WC: What can you tell those who haven’t read it thus far of the short story that accompanies "Book Burner"? 

JRH: I'd rather just let people read it for themselves, it transforms into a couple different things, so I don't want to spoil the surprise.

WC: How do you see the US grind/extreme music scene as having grown or devolved from back when PD began? Is it still thriving, or a genre that’s already eaten itself, leaving us with the excrement? Any difference in the EURO or US grind scenes that you’ve noticed over time? 

JRH: I'm really stoked about the grindcore scene. MAGRUDERGRIND, WORMROT, WEEKEND NACHOS, CLOUD RAT, BEYOND TERROR BEYOND GRACE, TRIAC, EXTORTION…there's so many great grind bands out right now.
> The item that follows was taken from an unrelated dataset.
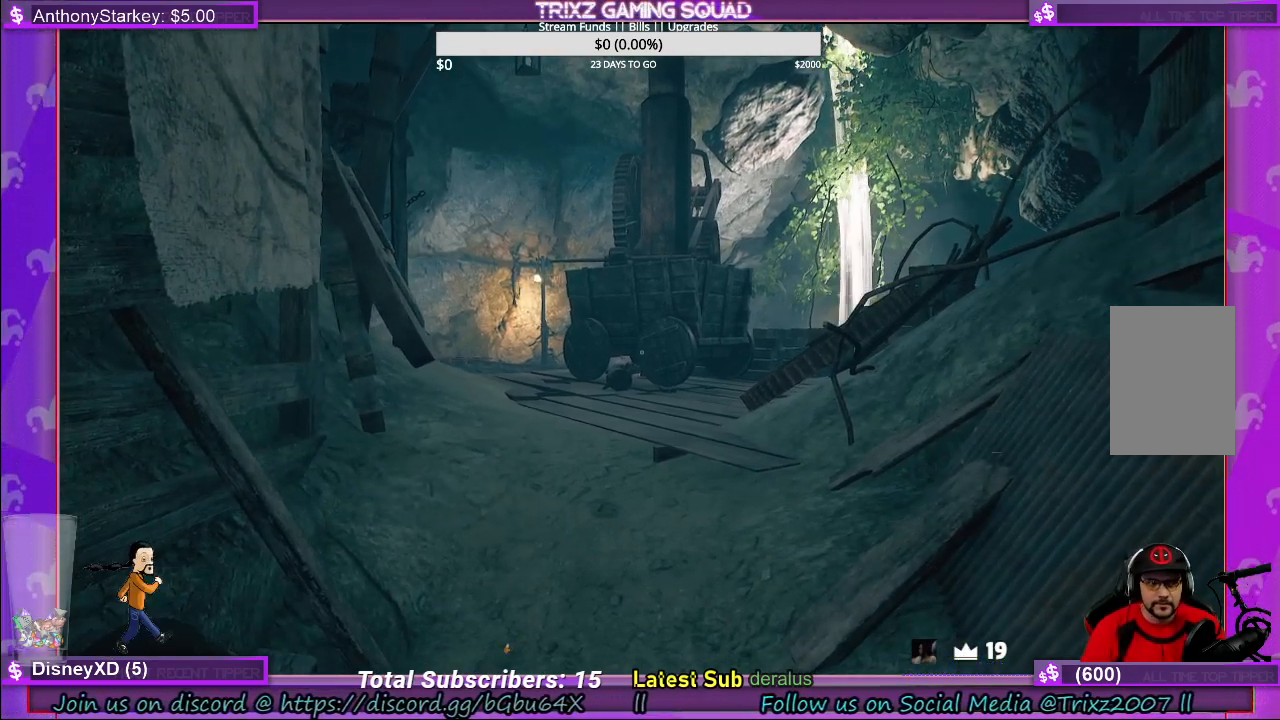
{"keys": [], "mouse": [], "events": []}
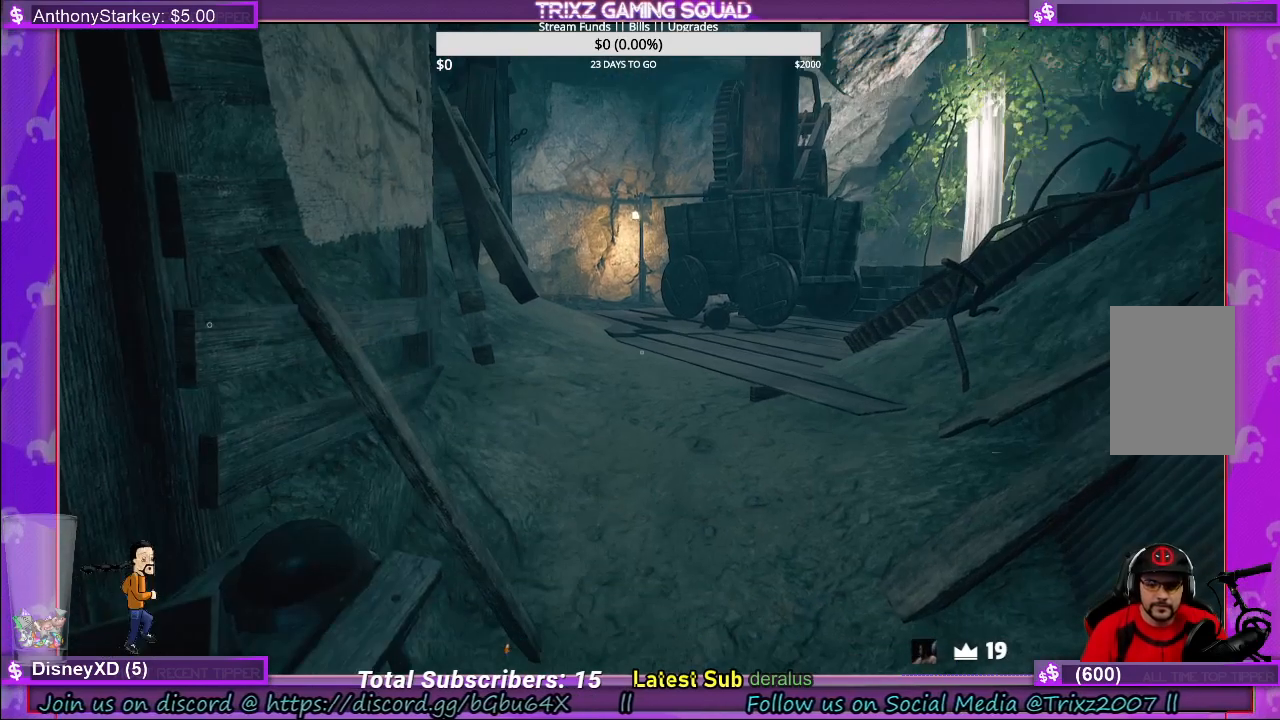
{"keys": [], "mouse": [], "events": []}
Plus you've got ROTTEN SOUND out there destroying everything. What more could you want?

WC: What’s next for J.R.? For PIG DESTROYER? For America? 

JRH: Me: Getting married in a couple weeks to a gorgeous woman. Trying to put the finishing touches on my novel. PIG DESTROYER: Playing Canada for the first time ever and drinking a ton of alcohol. Playing UK for the second time and drinking a ton of alcohol. America: Crushing debt. Nonsensical politics. Amazing food. Pretty much the usual.